The U.S. banking industry may slowly end the practice of collecting overdraft fees, after decades of raking in billions of dollars from financially struggling customers, due to public pressure.
All of this comes on the heels of a Dec. 1 report from the Consumer Financial Protection Bureau (CFPB), which may lead to more government scrutiny.
“The reports show banks, including big banks, continue to rely on these fees as a major source of revenue. Rather than competing on transparent, upfront pricing, large financial institutions are still hooked on exploitative junk fees that can quickly drain a family’s bank account,” Rohit Chopra, director of the CFPB, said in a press statement.
“The bottom line is that we will make sure that this market is upfront, not underhanded. The last quarter was a blockbuster quarter for banks, taking in $69 billion in net income. Consumers are handing over billions of dollars of their hard-earned money in these fees, even during a pandemic,” he said.
Lawmakers, regulators, and consumer advocates have been applying pressure on banks for years to ease their reliance on the lucrative practice, which took off in the 1990s.
The CFPB and other regulators were put in charge of reining in overdraft fee revenues by Congress after the 2008 financial crisis.
There has been a recent trend of smaller banks moving to eliminate or reduce the widely unpopular fees to attract more clients during the pandemic.
In June, Ally Bank, the 18th largest U.S. bank, said they were putting an end to overdraft fees on all accounts after waving them in March 2020, to prevent customers from falling behind financially due to the pandemic.
Some of the large U.S. banks are following the trend by reducing the amount they charge after an overdraft, making it more difficult to trigger an overdraft fee or eliminating overdraft fees altogether.

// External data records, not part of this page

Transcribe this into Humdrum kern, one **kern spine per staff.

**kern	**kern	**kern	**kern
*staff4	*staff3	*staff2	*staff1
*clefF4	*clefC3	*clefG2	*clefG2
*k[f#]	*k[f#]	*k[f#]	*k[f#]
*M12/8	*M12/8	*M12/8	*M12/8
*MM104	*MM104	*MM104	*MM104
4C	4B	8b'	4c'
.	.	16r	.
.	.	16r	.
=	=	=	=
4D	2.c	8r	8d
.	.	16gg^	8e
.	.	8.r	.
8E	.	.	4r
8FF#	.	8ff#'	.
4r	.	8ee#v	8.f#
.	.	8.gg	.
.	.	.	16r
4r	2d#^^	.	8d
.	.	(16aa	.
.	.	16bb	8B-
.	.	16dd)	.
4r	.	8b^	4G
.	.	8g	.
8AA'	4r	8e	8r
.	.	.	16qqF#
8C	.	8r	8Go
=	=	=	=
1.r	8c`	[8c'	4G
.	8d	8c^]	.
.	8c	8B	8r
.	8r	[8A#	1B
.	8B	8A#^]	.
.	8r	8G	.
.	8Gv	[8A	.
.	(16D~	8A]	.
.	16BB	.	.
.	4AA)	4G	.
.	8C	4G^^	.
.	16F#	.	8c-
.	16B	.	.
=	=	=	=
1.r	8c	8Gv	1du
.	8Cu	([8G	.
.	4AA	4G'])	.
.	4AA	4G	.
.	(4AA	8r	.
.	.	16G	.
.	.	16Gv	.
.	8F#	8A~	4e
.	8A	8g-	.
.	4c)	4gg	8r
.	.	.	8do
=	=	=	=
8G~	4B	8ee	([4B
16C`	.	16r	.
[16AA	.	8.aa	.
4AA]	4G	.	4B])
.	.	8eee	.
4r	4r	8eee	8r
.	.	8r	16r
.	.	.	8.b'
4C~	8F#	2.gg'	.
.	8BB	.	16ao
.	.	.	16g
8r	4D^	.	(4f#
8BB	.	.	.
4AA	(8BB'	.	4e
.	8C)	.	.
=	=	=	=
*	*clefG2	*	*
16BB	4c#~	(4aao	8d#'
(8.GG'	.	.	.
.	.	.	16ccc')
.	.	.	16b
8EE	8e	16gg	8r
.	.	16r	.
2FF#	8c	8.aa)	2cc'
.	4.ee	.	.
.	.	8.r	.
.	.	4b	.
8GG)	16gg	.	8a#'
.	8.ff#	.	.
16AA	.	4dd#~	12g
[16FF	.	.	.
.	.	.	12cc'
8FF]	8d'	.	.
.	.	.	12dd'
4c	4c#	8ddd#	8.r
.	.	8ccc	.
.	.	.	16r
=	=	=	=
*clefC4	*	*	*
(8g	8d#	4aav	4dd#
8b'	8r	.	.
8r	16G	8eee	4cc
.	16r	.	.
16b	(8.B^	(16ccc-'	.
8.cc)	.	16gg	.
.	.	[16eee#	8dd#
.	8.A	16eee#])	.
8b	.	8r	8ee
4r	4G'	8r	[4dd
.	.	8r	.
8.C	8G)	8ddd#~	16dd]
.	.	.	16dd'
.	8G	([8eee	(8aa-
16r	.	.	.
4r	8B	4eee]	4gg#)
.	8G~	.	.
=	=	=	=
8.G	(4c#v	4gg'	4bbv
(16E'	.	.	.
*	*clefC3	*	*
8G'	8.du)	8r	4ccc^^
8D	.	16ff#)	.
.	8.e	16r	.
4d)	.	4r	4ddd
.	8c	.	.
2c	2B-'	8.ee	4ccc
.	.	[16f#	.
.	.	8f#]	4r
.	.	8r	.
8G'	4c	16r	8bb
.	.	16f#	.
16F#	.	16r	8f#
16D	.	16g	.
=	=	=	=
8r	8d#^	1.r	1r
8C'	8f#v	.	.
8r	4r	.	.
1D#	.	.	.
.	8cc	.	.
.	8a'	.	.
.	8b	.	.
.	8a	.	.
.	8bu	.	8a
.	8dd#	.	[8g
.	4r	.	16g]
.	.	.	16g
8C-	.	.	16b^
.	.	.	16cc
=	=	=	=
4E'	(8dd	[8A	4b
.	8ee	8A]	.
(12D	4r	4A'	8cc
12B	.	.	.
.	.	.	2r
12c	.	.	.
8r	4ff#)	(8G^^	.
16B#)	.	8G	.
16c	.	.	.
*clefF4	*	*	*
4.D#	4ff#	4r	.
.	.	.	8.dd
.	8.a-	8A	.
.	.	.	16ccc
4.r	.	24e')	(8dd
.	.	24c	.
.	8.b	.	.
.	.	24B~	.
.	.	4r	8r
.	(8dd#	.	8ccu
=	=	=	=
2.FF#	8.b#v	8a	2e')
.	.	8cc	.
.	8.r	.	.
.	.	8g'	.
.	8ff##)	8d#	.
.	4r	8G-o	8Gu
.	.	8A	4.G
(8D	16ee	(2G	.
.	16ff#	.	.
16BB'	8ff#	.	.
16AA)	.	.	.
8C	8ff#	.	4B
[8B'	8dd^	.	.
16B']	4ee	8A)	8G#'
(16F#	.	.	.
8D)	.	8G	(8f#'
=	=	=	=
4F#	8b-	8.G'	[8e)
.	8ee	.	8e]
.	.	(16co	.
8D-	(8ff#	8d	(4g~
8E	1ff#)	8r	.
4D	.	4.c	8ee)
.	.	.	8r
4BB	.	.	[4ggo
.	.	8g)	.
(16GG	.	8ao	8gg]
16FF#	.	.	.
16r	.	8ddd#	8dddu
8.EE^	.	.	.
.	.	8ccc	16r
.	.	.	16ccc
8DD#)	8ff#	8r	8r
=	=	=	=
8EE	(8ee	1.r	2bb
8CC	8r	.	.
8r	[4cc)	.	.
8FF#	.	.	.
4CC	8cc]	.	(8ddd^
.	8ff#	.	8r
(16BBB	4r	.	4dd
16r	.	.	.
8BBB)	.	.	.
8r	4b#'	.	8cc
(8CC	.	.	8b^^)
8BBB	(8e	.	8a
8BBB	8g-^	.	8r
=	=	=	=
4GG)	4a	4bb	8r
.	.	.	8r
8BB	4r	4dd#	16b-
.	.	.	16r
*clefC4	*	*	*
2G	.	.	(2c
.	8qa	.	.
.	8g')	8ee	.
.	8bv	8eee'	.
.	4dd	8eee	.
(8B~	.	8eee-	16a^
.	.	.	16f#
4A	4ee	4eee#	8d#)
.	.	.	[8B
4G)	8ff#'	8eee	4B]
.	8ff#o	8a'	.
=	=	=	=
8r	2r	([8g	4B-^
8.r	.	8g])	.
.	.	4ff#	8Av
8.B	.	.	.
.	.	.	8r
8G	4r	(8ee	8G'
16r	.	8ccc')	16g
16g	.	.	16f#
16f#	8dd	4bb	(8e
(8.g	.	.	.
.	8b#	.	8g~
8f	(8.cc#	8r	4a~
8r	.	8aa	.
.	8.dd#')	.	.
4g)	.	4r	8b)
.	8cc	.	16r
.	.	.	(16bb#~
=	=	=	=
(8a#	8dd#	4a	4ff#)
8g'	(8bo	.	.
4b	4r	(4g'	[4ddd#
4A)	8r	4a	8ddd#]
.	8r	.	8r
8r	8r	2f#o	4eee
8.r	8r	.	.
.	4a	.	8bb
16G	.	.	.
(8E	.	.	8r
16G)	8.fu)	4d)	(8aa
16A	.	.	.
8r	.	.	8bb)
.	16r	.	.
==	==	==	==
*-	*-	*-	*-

The large institutions are unlikely to terminate the revenue-generating measure completely, but will aim to reduce the undue burden on financially stressed customers.
On Dec. 1, Capital One, the nation’ s sixth largest bank, announced that it would completely eliminate all overdraft fees and non-sufficient fund fees beginning in early 2022, becoming the first large bank to do so.
Soon after that announcement, it’s rival, JPMorgan Chase said that it will give its customers more ways to avoid paying overdraft service fees next year.
Chase account holders will have a full day after overdrawing their account to replenish their balance, and can access their direct deposit payroll funds two days early.
PNC announced new account features such as low-balance alerts and a grace period that will help consumers avoid overdraft fees and limit overdraft fees to one per day.
The bank earned nearly $273 million in overdraft fee revenue last year, according to S&P Global.
Revenue from overdraft fees fell to $8.82 billion last year from $11.68 billion in 2019, according to data from S&P Global Market Intelligence.
Banks took in $6.13 billion in overdraft revenue in the first nine months of 2021.
Despite an outcry from Democrats on the Hill, regulators in Washington do not plan to force banks to abolish the practice of overdraft fees.
Michael Hsu, the acting head of the Office of the Comptroller of the Currency, said at a press conference that “low- to no-cost overdrafts” would allow those living paycheck to paycheck “to pay their bills on time, avoid high-cost alternatives and improve their credit profile.”
Hsu praised recent changes to overdraft policies by certain banks that could serve as a model for the industry.